ИСХОДНЫЙ ДОКУМЕНТ
■ ■ ■ ■ ■
В беседах с Клеттенберг Гёте мог позволить себе быть откровенным: она в любом случае благоволила ему. Кое-что она понимала и в его болезни, так как и сама страдала туберкулезными кровотечениями. Временными улучшениями она была обязана умению доктора Метца. Доктор Метц принадлежал к гернгутерской секте строгого соблюдения. Это был «непонятный мне человек, с хитрецой во взгляде, велеречивый, но при этом довольно бестолковый»[169]. Его окружала атмосфера таинственности, и члены общины верили, что он обладает секретом каких-то волшебных снадобий. Этот набожный человек не боялся экспериментировать на границе между медициной и колдовством.
■ ■ ■ ■ ■
ФРАГМЕНТЫ НАБОРА ДАННЫХ

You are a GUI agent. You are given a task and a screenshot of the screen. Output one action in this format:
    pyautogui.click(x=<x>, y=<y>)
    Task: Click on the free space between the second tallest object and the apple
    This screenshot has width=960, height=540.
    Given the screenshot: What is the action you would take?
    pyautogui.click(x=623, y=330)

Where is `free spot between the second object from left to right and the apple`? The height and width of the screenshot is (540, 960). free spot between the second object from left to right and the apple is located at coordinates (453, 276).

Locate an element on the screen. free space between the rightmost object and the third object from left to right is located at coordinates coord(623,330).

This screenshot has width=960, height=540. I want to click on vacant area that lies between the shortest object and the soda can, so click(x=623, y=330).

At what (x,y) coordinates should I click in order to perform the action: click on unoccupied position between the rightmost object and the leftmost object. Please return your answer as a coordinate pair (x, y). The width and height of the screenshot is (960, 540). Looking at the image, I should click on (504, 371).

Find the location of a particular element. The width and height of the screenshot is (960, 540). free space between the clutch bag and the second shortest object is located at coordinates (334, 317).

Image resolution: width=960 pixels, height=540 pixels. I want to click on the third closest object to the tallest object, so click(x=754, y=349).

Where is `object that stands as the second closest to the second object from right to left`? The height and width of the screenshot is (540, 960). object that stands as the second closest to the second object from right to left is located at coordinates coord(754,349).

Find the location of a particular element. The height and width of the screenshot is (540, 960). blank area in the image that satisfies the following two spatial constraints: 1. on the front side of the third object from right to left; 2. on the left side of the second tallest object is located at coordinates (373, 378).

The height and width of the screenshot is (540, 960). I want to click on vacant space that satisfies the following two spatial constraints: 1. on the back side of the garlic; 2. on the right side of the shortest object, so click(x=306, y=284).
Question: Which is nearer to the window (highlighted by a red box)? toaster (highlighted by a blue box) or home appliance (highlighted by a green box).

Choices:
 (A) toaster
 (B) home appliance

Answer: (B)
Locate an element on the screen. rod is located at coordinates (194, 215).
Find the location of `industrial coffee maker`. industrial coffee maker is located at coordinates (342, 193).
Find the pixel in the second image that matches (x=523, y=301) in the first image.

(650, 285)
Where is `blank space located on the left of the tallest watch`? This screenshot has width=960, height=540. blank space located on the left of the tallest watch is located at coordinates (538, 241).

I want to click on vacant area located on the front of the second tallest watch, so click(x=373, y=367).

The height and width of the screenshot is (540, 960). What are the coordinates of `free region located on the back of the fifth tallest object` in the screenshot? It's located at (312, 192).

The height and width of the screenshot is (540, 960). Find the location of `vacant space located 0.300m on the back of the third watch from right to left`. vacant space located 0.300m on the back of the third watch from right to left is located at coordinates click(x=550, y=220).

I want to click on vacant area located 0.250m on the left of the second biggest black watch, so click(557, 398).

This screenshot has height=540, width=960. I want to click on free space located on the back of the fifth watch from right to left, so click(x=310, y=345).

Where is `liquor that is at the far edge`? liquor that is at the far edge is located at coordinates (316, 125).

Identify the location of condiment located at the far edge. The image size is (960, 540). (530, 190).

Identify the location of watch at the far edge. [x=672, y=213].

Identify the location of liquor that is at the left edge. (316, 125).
■ ■ ■ ■ ■
ЧАСТИ ЗАДАНИЯ
- A) Перепишите фрагмент текста о Гёте начиная с «В беседах с» и заканчивая «медициной и колдовством.» включительно, поменяв «велеречивый» на «многословный».
- B) Перечислите всех людей, которые названы по имени в тексте о Гёте.

ОТВЕТЫ К ЗАДАНИЯМ
- A)
В беседах с Клеттенберг Гёте мог позволить себе быть откровенным: она в любом случае благоволила ему. Кое-что она понимала и в его болезни, так как и сама страдала туберкулезными кровотечениями. Временными улучшениями она была обязана умению доктора Метца. Доктор Метц принадлежал к гернгутерской секте строгого соблюдения. Это был «непонятный мне человек, с хитрецой во взгляде, многословный, но при этом довольно бестолковый»[169]. Его окружала атмосфера таинственности, и члены общины верили, что он обладает секретом каких-то волшебных снадобий. Этот набожный человек не боялся экспериментировать на границе между медициной и колдовством.

- B) Гёте, Клеттенберг, доктор Метц.